>>
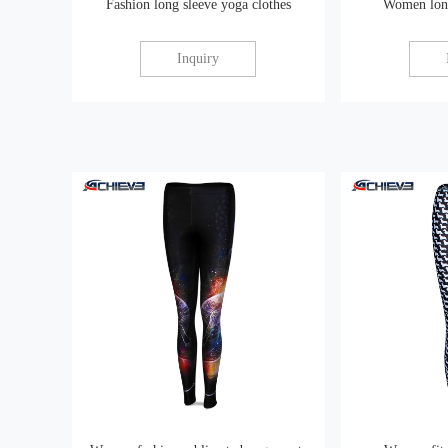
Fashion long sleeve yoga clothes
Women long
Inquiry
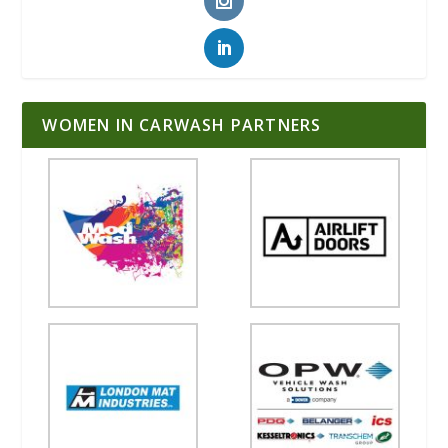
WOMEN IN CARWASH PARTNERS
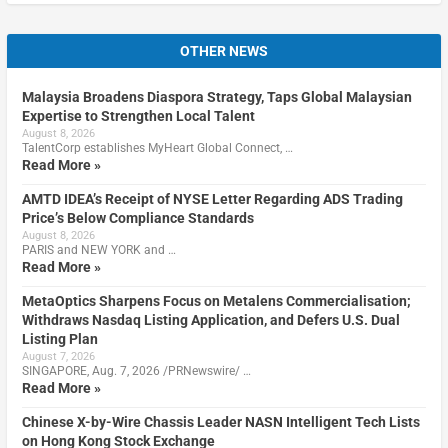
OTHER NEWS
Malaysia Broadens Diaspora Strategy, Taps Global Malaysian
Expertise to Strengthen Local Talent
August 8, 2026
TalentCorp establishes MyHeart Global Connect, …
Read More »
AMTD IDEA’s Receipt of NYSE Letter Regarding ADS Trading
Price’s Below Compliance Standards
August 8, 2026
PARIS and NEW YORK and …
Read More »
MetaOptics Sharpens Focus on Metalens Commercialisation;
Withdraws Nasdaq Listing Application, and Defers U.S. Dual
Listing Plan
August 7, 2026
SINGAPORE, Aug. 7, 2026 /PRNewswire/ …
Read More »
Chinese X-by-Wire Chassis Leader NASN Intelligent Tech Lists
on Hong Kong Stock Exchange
<<
>>
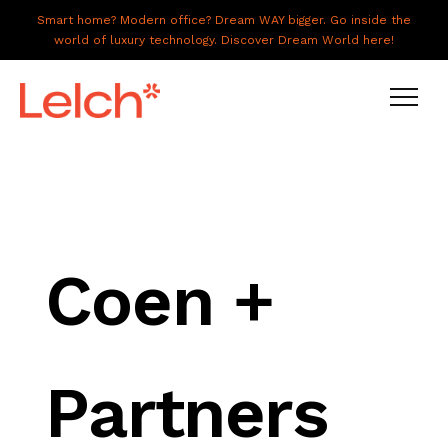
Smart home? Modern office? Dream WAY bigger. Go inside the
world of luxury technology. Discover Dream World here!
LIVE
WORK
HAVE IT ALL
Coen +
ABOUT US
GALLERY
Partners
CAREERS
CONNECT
<<
* [TASK DESCRIPTION]
Report every line of the material that contains the string "long", copying each such line in full. Case counts.

* [RESULT FOR THIS TASK]
Fashion long sleeve yoga clothes
Women long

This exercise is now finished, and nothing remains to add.